Michael Frayn is a schizophrenic. His creative personality bestrides the English Channel. When he’s at home he writes traditional West End farces with amusing titles and plenty of jokes. When he sits at his European desk he comes up with dour, static, talk-heavy historical dramas with boring titles and no jokes at all. Democracy, written in 2003, is a classic Euro-bureau production. Frayn invites us to examine Willy Brandt’s stewardship of West Germany in the early 1970s. Willy is referred to throughout as ‘Villy’ which, for some reason, sounds even more silly than just Willy.
Chancellor Villy has a couple of problems. He’s an idealist and he wants the free world to embrace the eastern bloc and to give the misunderstood Soviets a big, warm, sloppy hug. His other problem is that his assistant, Günter Guillaume, is an East German spy. Yet this isn’t much of a snag for Villy. It’s just a quirky detail that adds a frisson of tension to one or two scenes. Otherwise it scarcely affects the action at all. The play, misdescribed as a thriller, offers no suspense or excitement and has no conflict of motives or intentions anywhere.

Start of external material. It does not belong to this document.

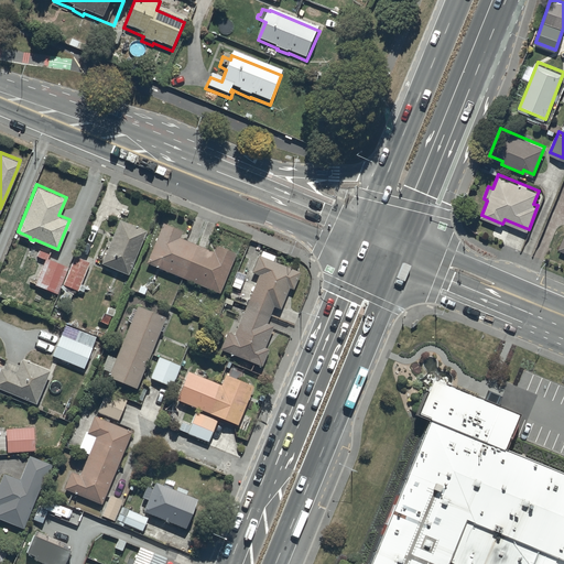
[(147,228),(119,217),(100,261),(129,272),(147,228)]
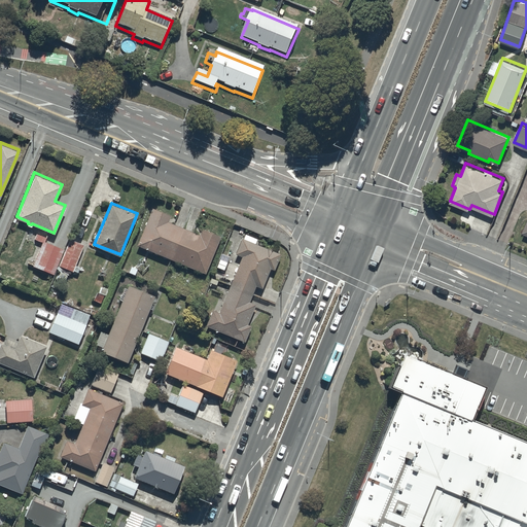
[(171,213),(152,206),(138,244),(205,272),(220,234),(203,227),(201,233),(168,220),(171,213)]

The story and the setting are laboriously set forth by jabbering woodentop actors who bustle in and out exchanging slabs of dialogue and adding lots of background guff. Villy, we’re told, is a charismatic visionary and a serial womaniser. But there are no women on stage. And there’s no vision and not much charisma either. The ending, with Villy losing power and East Germany imploding, is a little short of surprises.

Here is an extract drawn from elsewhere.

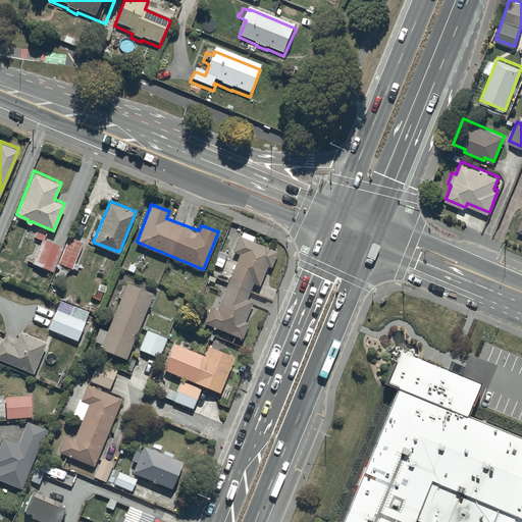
[(63,245),(45,237),(48,230),(38,226),(34,236),(42,240),(33,261),(52,269),(63,245)]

Frayn’s love of Brandt is understandable in the context of the early 1970s. Take a glance around the world and see who else was in charge. Nixon, Brezhnev, Pompidou, Heath, Franco, Gaddafi, Pinochet and Mao. An epic list of crooks, mugs, murderers and muppets. And in that company, any democratic hack would look like a statesman of grace and principle. But I have to say I’d had my fill of Villy long before the interval. Many play-goers seized their chance and wandered off into the latest summer monsoon. Did I join them? Villy nearly. But no, I trudged back in, and folded down my chair, and watched as the rigid figures marched around the stage like mechanical men striking the hours on some ornamental town-square clock. A strange play, this. Loved by critics. Shunned by audiences. The auditorium of the Old Vic was pockmarked with vacant and vacated seats.
The Taming of the Shrew is often regarded as Shakespeare’s most hated play. But it’s certainly his most successful comedy. It has the advantage of being ludicrously simple rather than ludicrously complex. And it’s a million miles from the hey-nonny-nonnying irritations of his usual rustic efforts. Toby Frow’s energetic and often hilarious production treats the brutal storyline as a clash between two indomitable characters rather than as a mere battle of the sexes. It’s not a tale of fortitude crushed but of delinquency redeemed. The audience heartily agreed. A few spectators will always hiss at the closing scene when Kate abjects herself before her husband. (And a few hissed here as well.) But the vast majority whooped with delight as the lovers settled their differences and embraced.
Simon Paisley Day, as Petruchio, is one of the funniest comedians in the trade. He brings plenty of charm and larky physical slapstick to the role and he adds a dose of masculine steeliness too, a sense of guts and resolve that makes him a credible lover and a credible victor. Samantha Spiro, as Kate, is all claws and teeth and queen-cobra expectorations. At times she overdoes the fluff-on-the-needle acoustics and misses the character’s full flavour and depth. But her tenderness and sweetness at the end offer a sudden flash of magnificence. She’s convincingly supported by the spiky and imperious Sarah MacRae as Bianca.
But the honours go to Pearce Quigley as Grumio. I once heard a director call Quigley, rather casually, ‘a comedy genius’ as if it were a well-known fact. I now see the point. It’s not that Quigley is capable of altering the way humanity thinks. But he can easily alter the way the Globe laughs. This production aims for broad slapstick and boot-up-the-bottom physical comedy but when Quigley appears he tugs the action gently in the opposite direction. He stalls the pace to his lugubrious rhythm and adjusts the focus to his smaller and subtler palette of gestures. And he proves that a nimble comic intelligence can create even bigger laughs than pratfalls and multiple body pile-ups. A wonderful night out. And the ultimate proof of the show’s success is that the Japanese tourists, blinking and frowning at each other in bemusement, stayed for the full three hours.